Wearing a bullet-proof vest and helmet, and walking with the aid of a cane due to his recent knee injury, Mr. Zeman met with soldiers based in Kabul, where a specialized Czech unit helps train Afghan pilots and later with Czech troops protecting the Bagram base, some 50 kilometers from the Afghan capital. He handed over Czech food parcels, vitamins and films and had words of high praise for the country’s special units. Despite the 2014 withdrawal plan, which has been reducing the number of international troops in Afghanistan, the Czech head of state said he thought the country’s special units were doing a worthy job and should stay for as long as they were needed.

“Our soldiers could continue to train Afghan troops and Afghan police officers and they would not be involved in any direct military operations.”

Miloš Zeman,  Hamid Karzai,  photo: CTK
As the first Czech head of state to visit Afghanistan, President Zeman also met for talks with the country’s president Hamid Karzai.
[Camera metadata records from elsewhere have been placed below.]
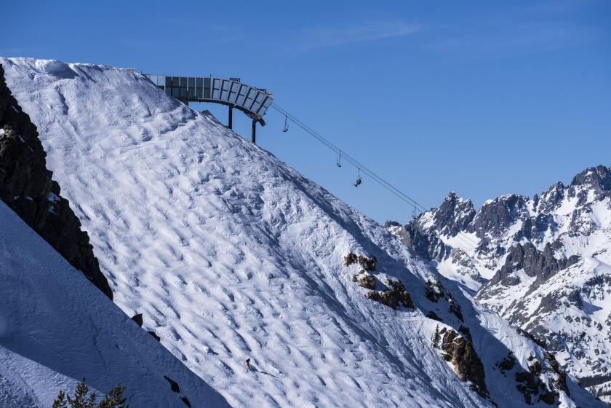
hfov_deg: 11.7
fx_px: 2987
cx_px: 306
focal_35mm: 176
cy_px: 204
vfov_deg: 7.8
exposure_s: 1/3200
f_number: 7.1
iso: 400
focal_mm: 176
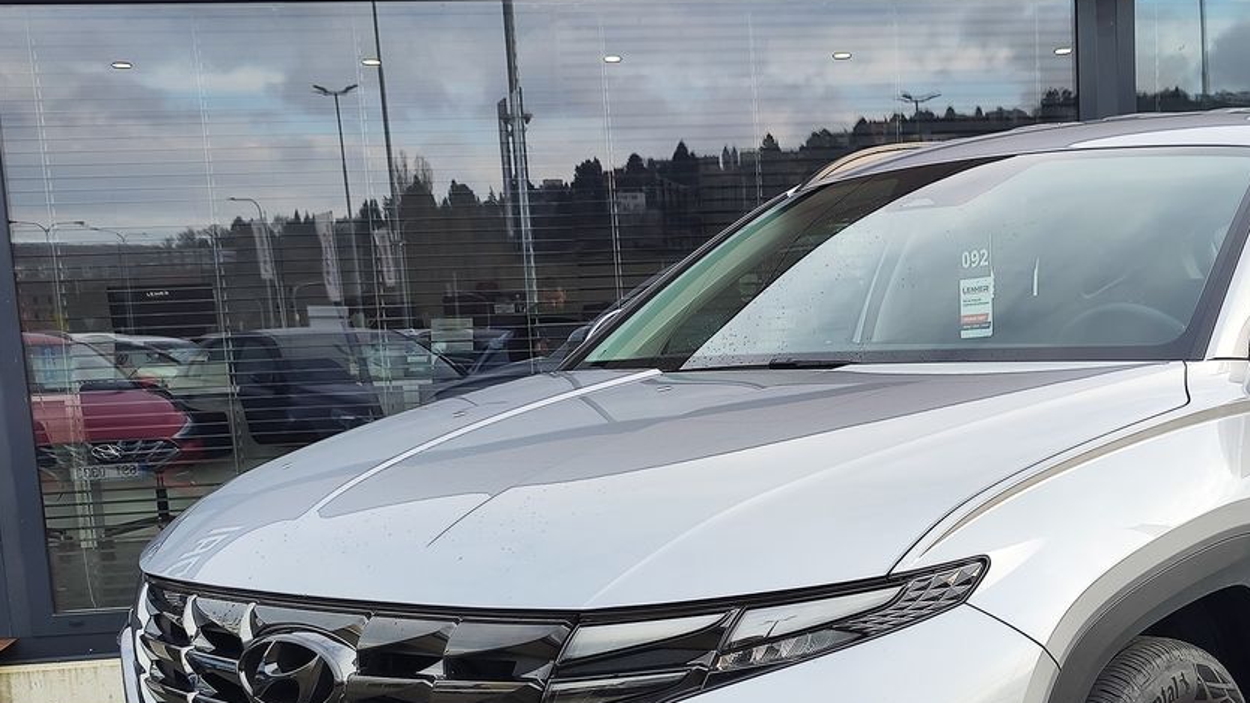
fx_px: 1193
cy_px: 652
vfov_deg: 31.1
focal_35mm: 36
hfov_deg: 53.4
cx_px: 895
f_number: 1.69
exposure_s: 1/169
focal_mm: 7.01
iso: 50
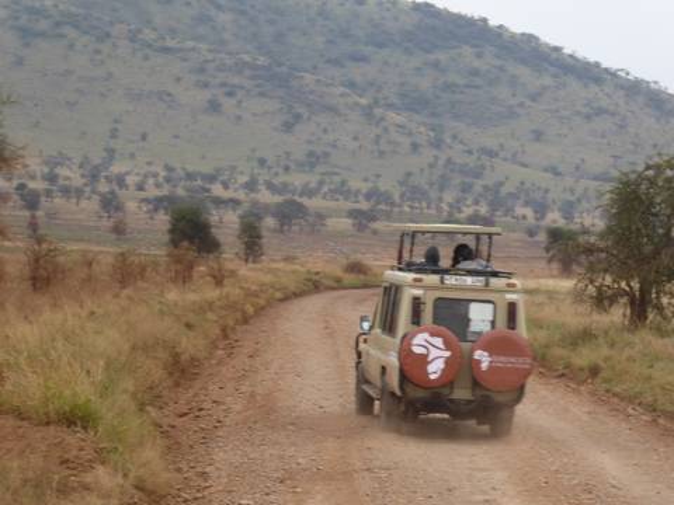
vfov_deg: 9.3
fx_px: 3096
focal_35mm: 159
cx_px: 337
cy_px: 252
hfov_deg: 12.4
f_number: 5.4
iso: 80
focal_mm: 25.6
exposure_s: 1/80
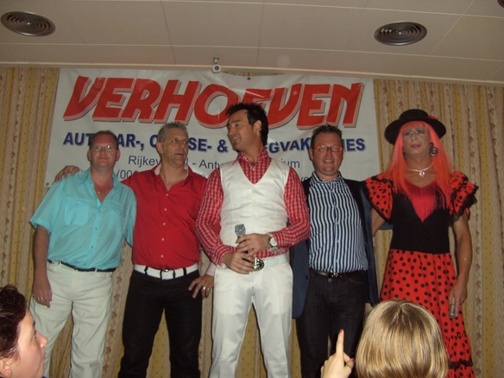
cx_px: 254
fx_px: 553
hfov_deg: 49.0
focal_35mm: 38
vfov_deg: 37.7
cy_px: 191
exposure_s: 1/50
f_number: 2.8
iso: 100
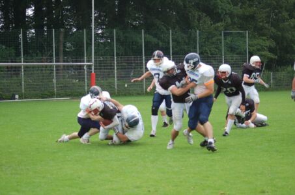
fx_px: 859
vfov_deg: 13.0
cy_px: 98
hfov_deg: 19.5
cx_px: 148
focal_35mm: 105
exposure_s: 1/640
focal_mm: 70
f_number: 4
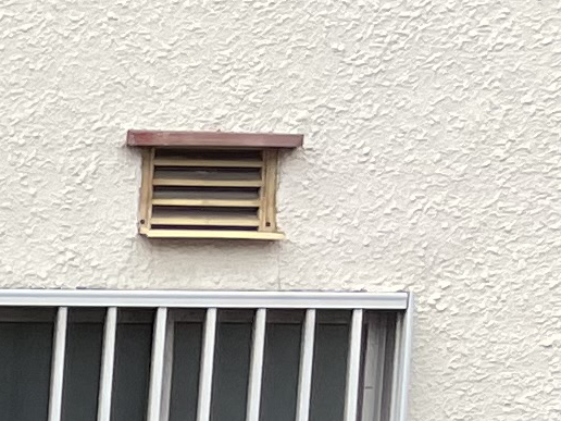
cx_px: -1587
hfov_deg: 7.4
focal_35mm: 203
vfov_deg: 7.0
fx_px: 3290
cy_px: 965
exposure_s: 1/1453
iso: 32
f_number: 1.6
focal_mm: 4.2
The close to two-hour meeting focused on bilateral ties, investment opportunities and student exchanges. The two countries’ representatives also signed a memorandum which will allow the National Museum in Prague to show priceless Buddhist monuments discovered by Czech archeologists in Afghanistan last year.

The visit, which came exactly a year after Mr. Zeman was elected to office, had just one glitch – it ended in a verbal cross-fire between the president’s office and the Czech internet daily iDnes, with the president’s office accusing the internet news site of having put the president’s life at risk by reporting on the visit while it was still underway.